Great NLP lectures. Subscribe your channel.
Btw, when running the colab in the cloud (I preferred to do it that way) I had two issues that could be easily fixed. Do you accept PRs to correct them?
Yep, I do! I wrote and ran them in the cloud as well so perhaps something (e.g. a dependency) has changed. I would appreciate a PR.
i was going through the notebook file and i cant download the cnn corpus file from gdrive. its says access denied?
Not getting that issue:
imgur.com/a/yovuuqF
This might be a naive question, but could we not simply apply a clustering technique like k-Means to the bag-of-words or tf-idf matrix for topic discovery? You could then look at the most frequent words in each cluster to assign a topic.
Yep, you can absolutely do that. The difference between something like k-means and LDA is that the former has hard boundaries. So a document belongs to one cluster and that's it. With LDA, each document is assigned a topic *mixture* (e.g. 60% topic A, 25% topic B, 15% topic C). This often leads to (subjectively) better topic distributions and similarity search results.
At minute 25:53 we see that the prevelance for each topic has x/7 with alpha set to one. Shouldn't it be 6 for each topic? I count five words for each document. Where does the sixth word come from? Thanks
Refer to 25:42. The alpha value is added to the denominator for every topic. Since there are five words and two topics, the denominator is 5 + 1 + 1 = 7. The notation could be clearer on this.
Ahhh, so alpha depends on the number of documents too. Alright, thanks!!
So, if T3 wouldn’t be zero we would end up with 8 in the denominator, right?
@@eboi9081 Yep
@@futuremojo I guess we can calculate the denominator as -> (Words in T1 + a) + (Words in T2 + a) + (Words in T3 + a) = (2 + 1) + (2 + 1) + (0 +1) = 7
A few more questions from me:
1. At around 27 mins, is there a reason why this form of additive smoothing is different to the one in Naive Bayes? i..e how come there isn't a factor of K or V in the denominators.
2. When selecting a new topic for a word (step 5 in Collapsed Gibbs Sampling), do we choose the topic that maximises the criteria (i.e. the product of the fractions) or do we sample a topic from this distribution? In your example, we choose topic 1 but is there a chance topic 2 or 3 could have also been selected? Again, is there a reason for this.
Thanks, Sam.
1. That's unclear notation from me. The summation in the denominator includes the addition of the hyperparameter.

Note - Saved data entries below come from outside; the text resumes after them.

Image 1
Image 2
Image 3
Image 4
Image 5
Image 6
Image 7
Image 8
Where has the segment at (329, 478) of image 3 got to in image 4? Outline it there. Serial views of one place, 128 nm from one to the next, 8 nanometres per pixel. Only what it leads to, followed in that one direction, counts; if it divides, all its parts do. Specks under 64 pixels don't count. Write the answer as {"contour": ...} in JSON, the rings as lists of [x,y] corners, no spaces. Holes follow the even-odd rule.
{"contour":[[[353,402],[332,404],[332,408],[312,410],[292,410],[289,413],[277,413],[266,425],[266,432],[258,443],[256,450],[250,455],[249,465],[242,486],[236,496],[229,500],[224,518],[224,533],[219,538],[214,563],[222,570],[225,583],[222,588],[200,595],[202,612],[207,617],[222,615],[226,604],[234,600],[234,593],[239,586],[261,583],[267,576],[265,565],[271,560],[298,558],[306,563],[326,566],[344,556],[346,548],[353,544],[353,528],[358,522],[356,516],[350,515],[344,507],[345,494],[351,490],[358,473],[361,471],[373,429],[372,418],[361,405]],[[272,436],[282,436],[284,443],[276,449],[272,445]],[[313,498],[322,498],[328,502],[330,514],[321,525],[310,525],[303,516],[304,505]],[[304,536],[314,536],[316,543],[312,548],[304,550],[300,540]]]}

2. We sample from this distribution. So in our example, topics 2 and 3 had lower probability but still could've been chosen. If instead of sampling, we picked the most probable, we would be optimizing instead and very likely underestimating the uncertainty in the other parameters. With CGS, you're making a probable guess and as you go through more iterations, the guesses get stronger and stronger. That being said, what's the practical outcome of always picking the most probable instead of sampling? I don't know.
This is the best course for understanding NLP! The author did a great job explaining concepts in detail, but there is a minor terminology issue I want to highlight to avoid confusion. When the course refers to "vocabulary", it does not always mean just the individual words. More accurately, in NLP the "vocabulary" is the set of unique tokens that occur in the text corpus.
To elaborate:
1. By default, the vocabulary contains the unique unigrams (single words) in the corpus.
2. However, it can also include n-grams (sequences of multiple words) if we tokenize the text into n-grams rather than just unigrams.
3. Therefore, it is more precise to refer to the "tokens" rather than just the "vocabulary." The term "tokens" makes it clear we could be talking about either unigrams or n-grams, depending on the tokenization approach used.
4. This vocabulary or token set is what forms the basis for representations like word embeddings, indexing documents, etc.
That being said, using "tokens" is a more accurate general term than "vocabulary" when we want to refer to both potential unigrams and n-grams. Just wanted to point out this terminology distinction to prevent any confusion down the line.